Now Valentine not only has more knowledge and experience
than others in his specialty, he also has access to the world’s most
exclusive fishing preserves, locations he could never afford to shoot on
his own. His work has gone to the next level, and he senses that his
business should grow accordingly. The big break comes in the unexpected
form of Susan Rockrise.
Susan has had about 20 years of top-flight marketing
experience at hip companies such as NeXT, Esprit and Foote, Cone &
Belding. The corporate routine is just beginning to get old for her when
a friend arranges a meeting with Valentine. It’s supposed to be a
business lunch, exploring ways for Susan to expand the market for
Valentine’s work. But they gaze in each other's eyes and discover
possibilities that go a long way beyond marketing. Before they
know it, Susan and Valentine are in love..
Susan
abandons her corporate job to market Val's work. Accompanying him
on assignment for Frontiers, she studies the habits of their affluent
traveling companions. She notices that in addition to hunting and
fishing pubs, these sportsmen with a taste for luxury also read the top
lifestyle magazines, including Vanity Fair, GQ, Esquire, The New
Yorker, and Travel & Leisure. Her research reveals that
such magazines run at least one fishing story per year, and soon Susan
has arranged for Valentine to supply then with photography at rates that
far exceed anything he ever imagined earning from field and stream
books.
Susan also encourages Valentine to take a more
emotional, people-oriented approach to his subject. He begins to develop
new categories of stock images such as camaraderie between men in
nature, older couples enjoying the outdoors together, women and fishing,
and "graphic compositions" which portray nature in ways that
are too general for outdoor mags but eye-catching enough for ad agencies
to use with a wide variety of products and services.
And as if the market isn’t growing fast enough, a fine
novel called A River Runs Through It is turned into a hit movie,
and suddenly fly fishing is in fashion all over the world. In Japan,
France and Germany, as well as the States, "the quiet sport"
is coming into its own as an avocation for the elite.
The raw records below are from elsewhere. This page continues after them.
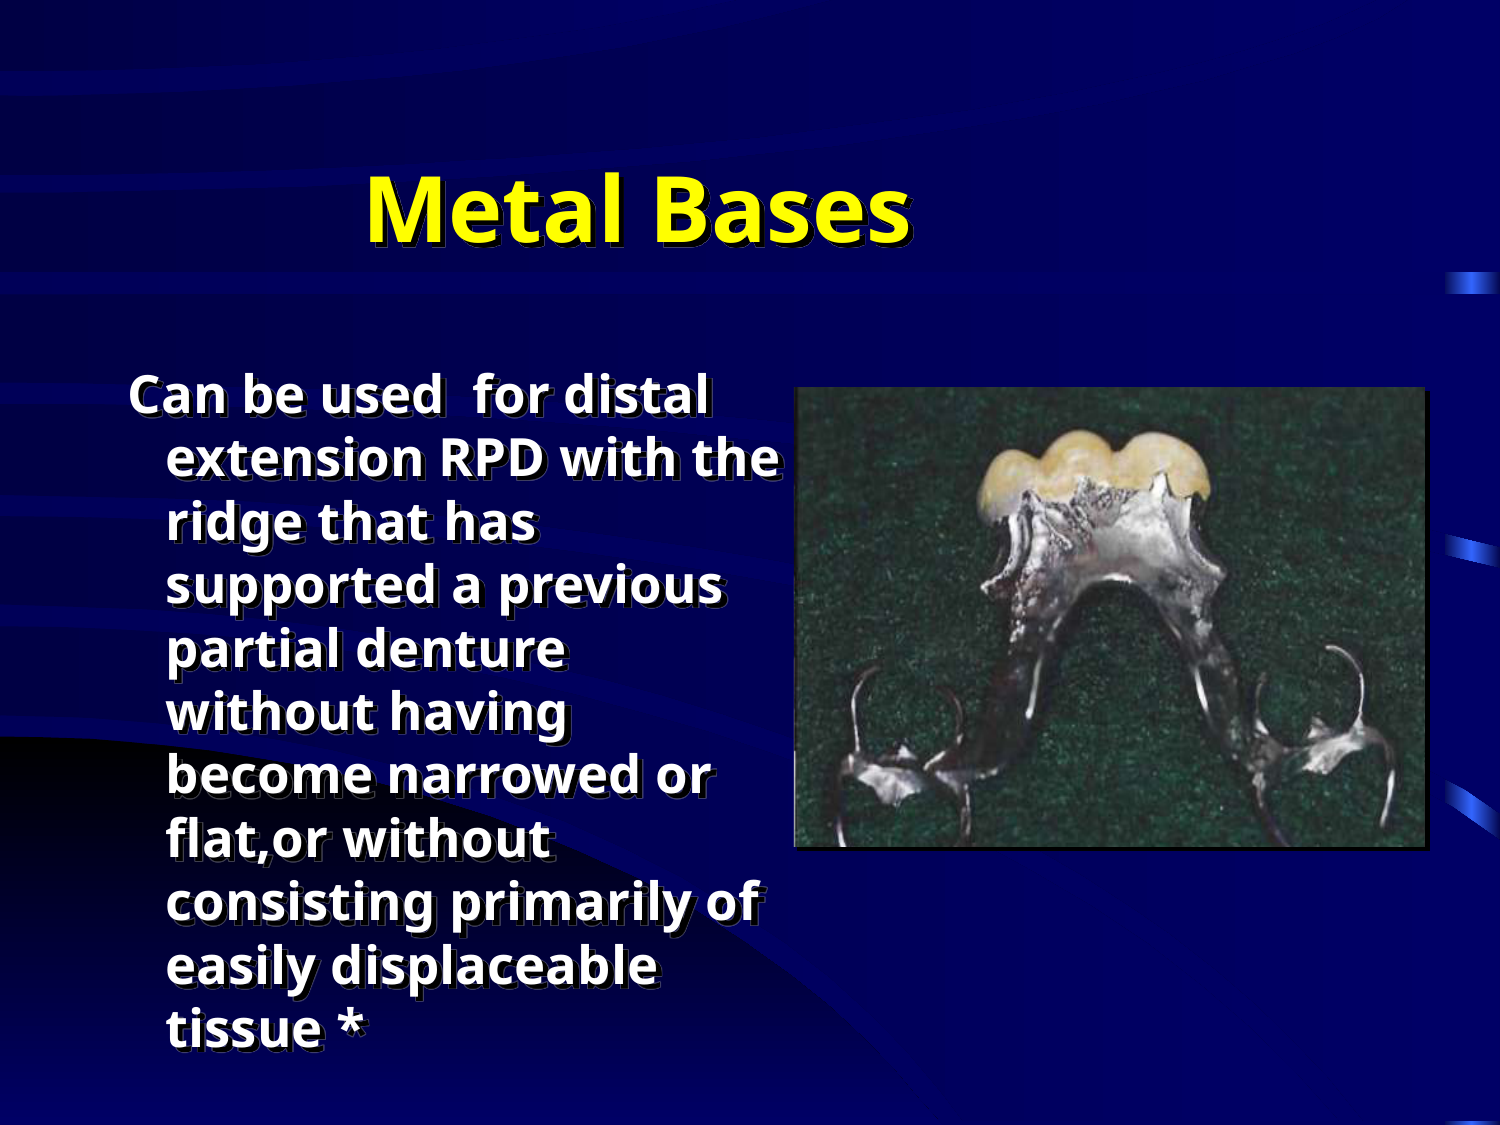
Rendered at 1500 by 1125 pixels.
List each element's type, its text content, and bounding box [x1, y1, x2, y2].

title Metal Bases [0, 112, 1276, 301]
list Can be used for distal extension RPD with the ridge that has supported a previous partial denture without having become narrowed or flat,or without consisting primarily of easily displaceable tissue * [99, 312, 801, 1076]
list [793, 387, 1426, 847]
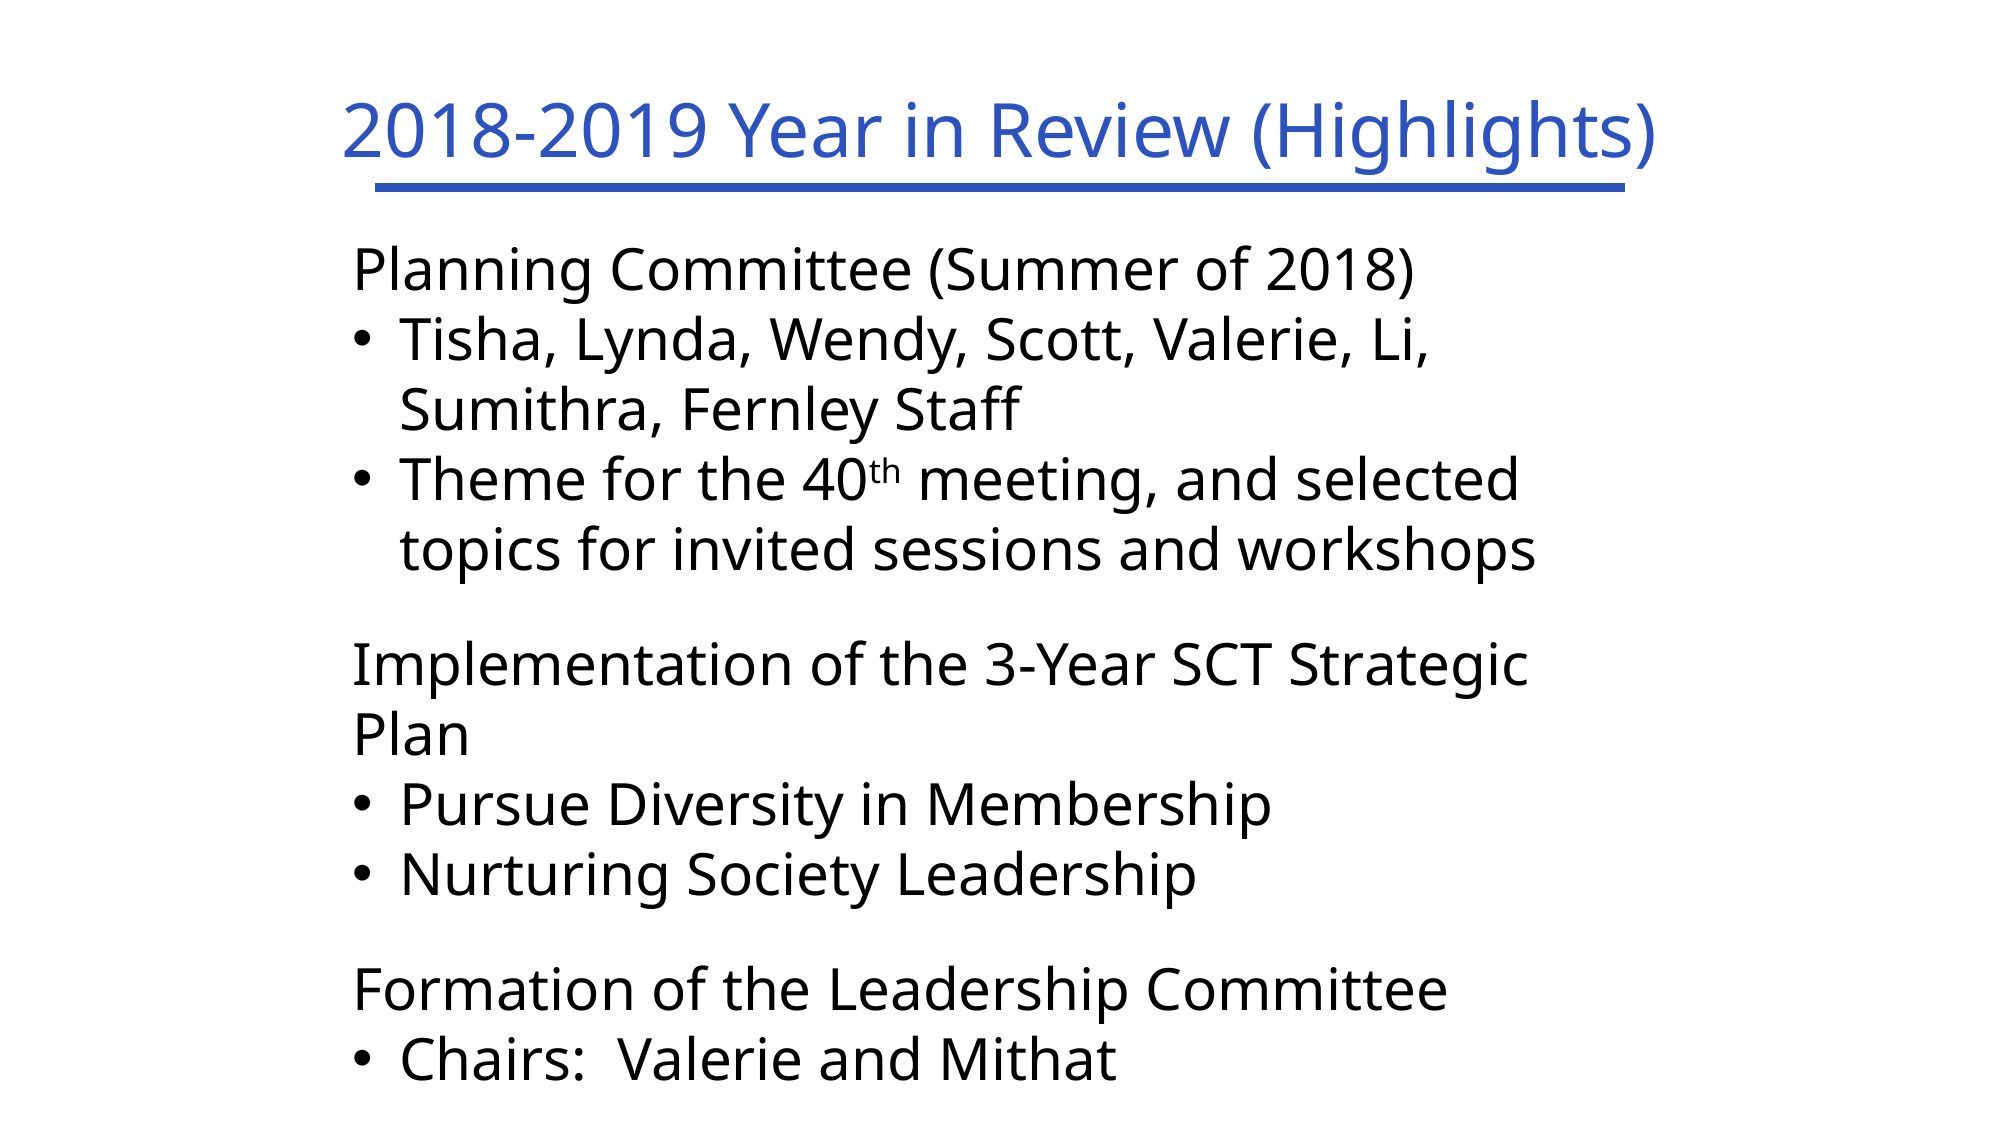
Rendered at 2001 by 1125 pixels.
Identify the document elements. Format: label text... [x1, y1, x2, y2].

text_box 2018-2019 Year in Review (Highlights) [249, 74, 1750, 180]
text_box Planning Committee (Summer of 2018) Tisha, Lynda, Wendy, Scott, Valerie, Li, Sumithra, Fernley Staff Theme for the 40th meeting, and selected topics for invited sessions and workshops Implementation of the 3-Year SCT Strategic Plan Pursue Diversity in Membership Nurturing Society Leadership Formation of the Leadership Committee Chairs: Valerie and Mithat [337, 224, 1675, 1100]
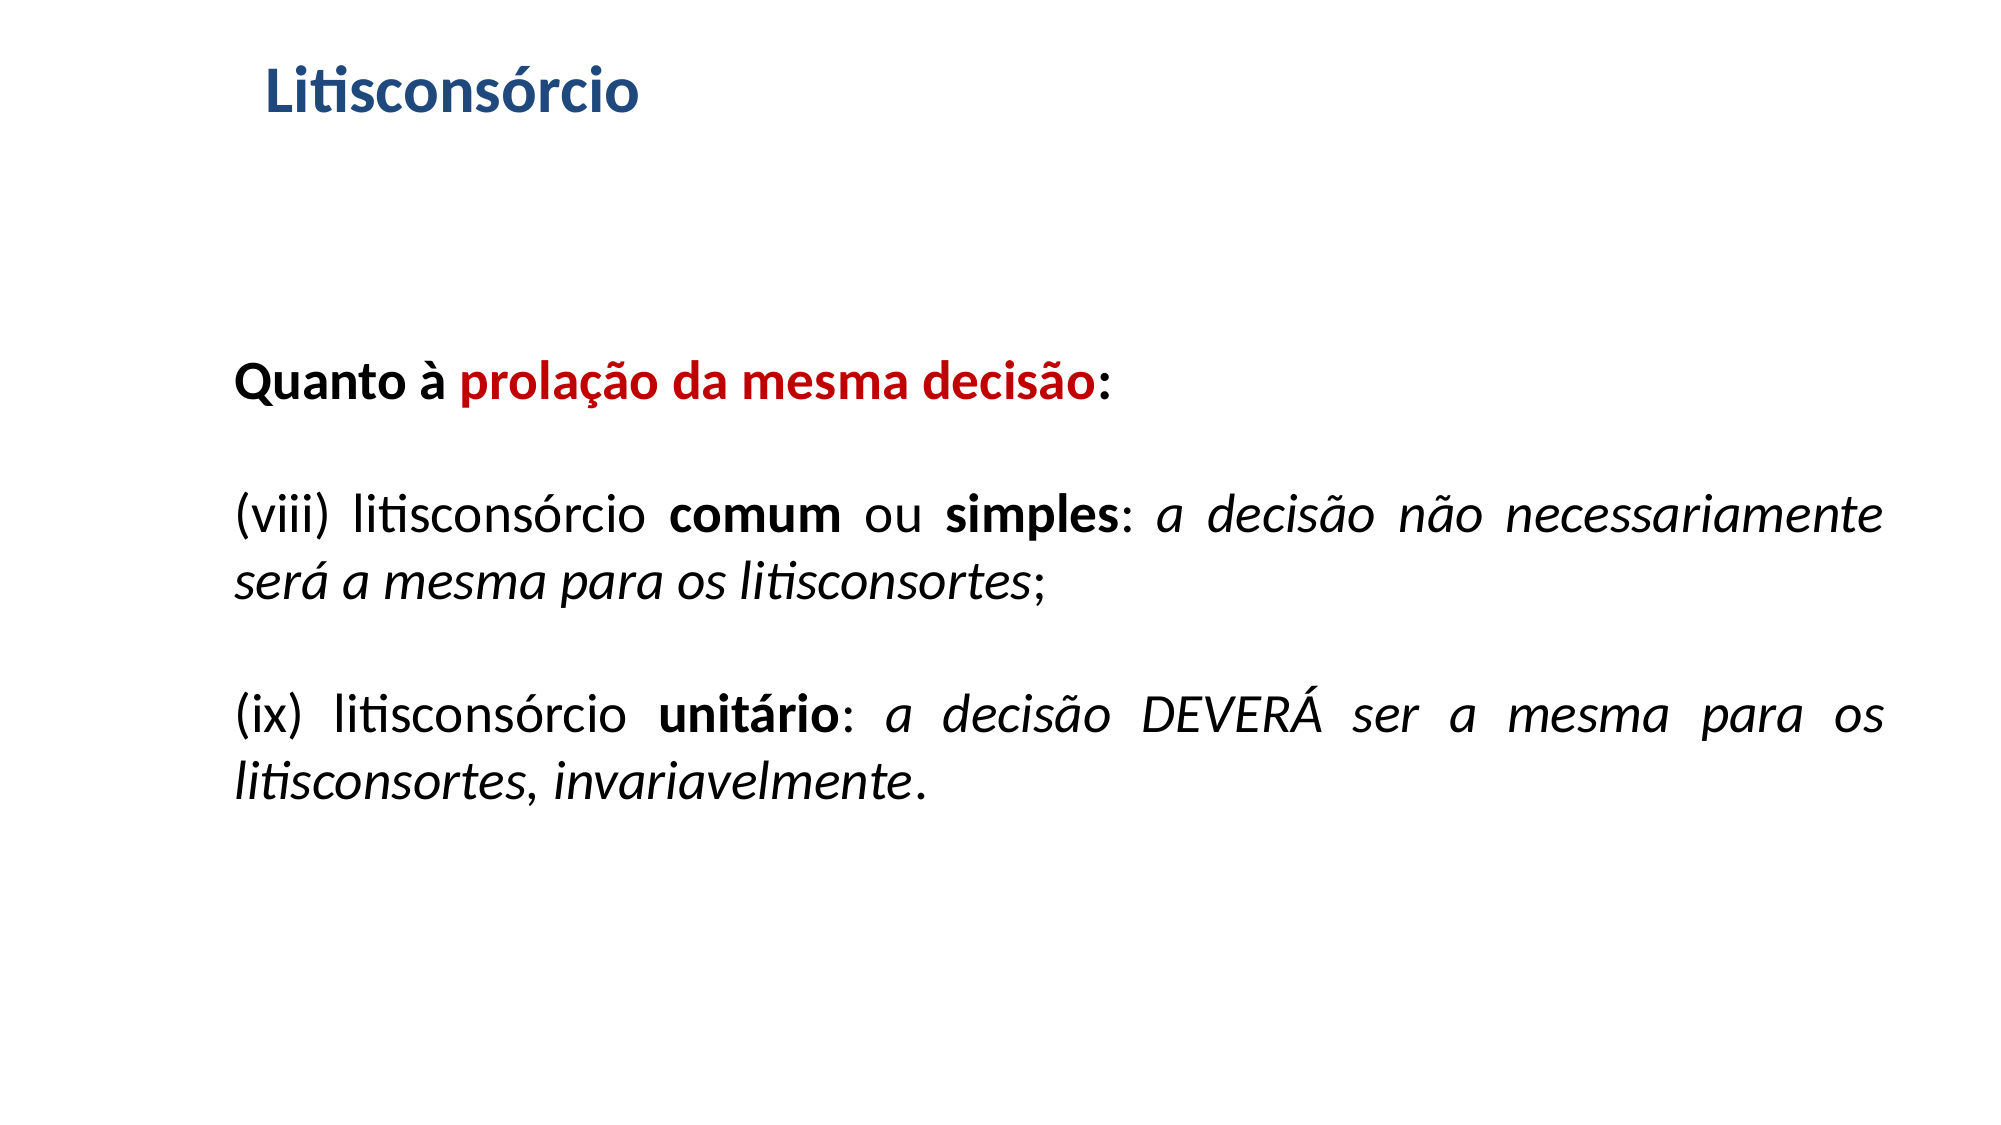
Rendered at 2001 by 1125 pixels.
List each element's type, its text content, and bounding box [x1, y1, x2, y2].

list Quanto à prolação da mesma decisão: (viii) litisconsórcio comum ou simples: a decisão não necessariamente será a mesma para os litisconsortes; (ix) litisconsórcio unitário: a decisão DEVERÁ ser a mesma para os litisconsortes, invariavelmente. [219, 270, 1900, 1013]
title Litisconsórcio [250, 34, 1900, 137]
Maybe it’s typical of Valentine that he measures his
current success in terms of fishing rods and fishermen. "Before I
met Susan," he says, "I owned maybe five fishing rods. Now I
have 50, most shoved into my hands by reps who won't take no for an
answer. In the old days, when I asked some guy standing hip-deep in a
trout stream to let me take his portrait, he was likely as not to flip
me off. Now, chances are he knows my name and jumps at the
opportunity."
Susan, too, is happy with life outside the executive
suite. "Traveling with Frontiers, we meet accomplished and
successful people from all over the world," she says, "And
many of them kind of take me aside and whisper that they envy the way
Val and I live. We have time to spend together doing what we love in
beautiful places. Maybe that’s the ultimate luxury."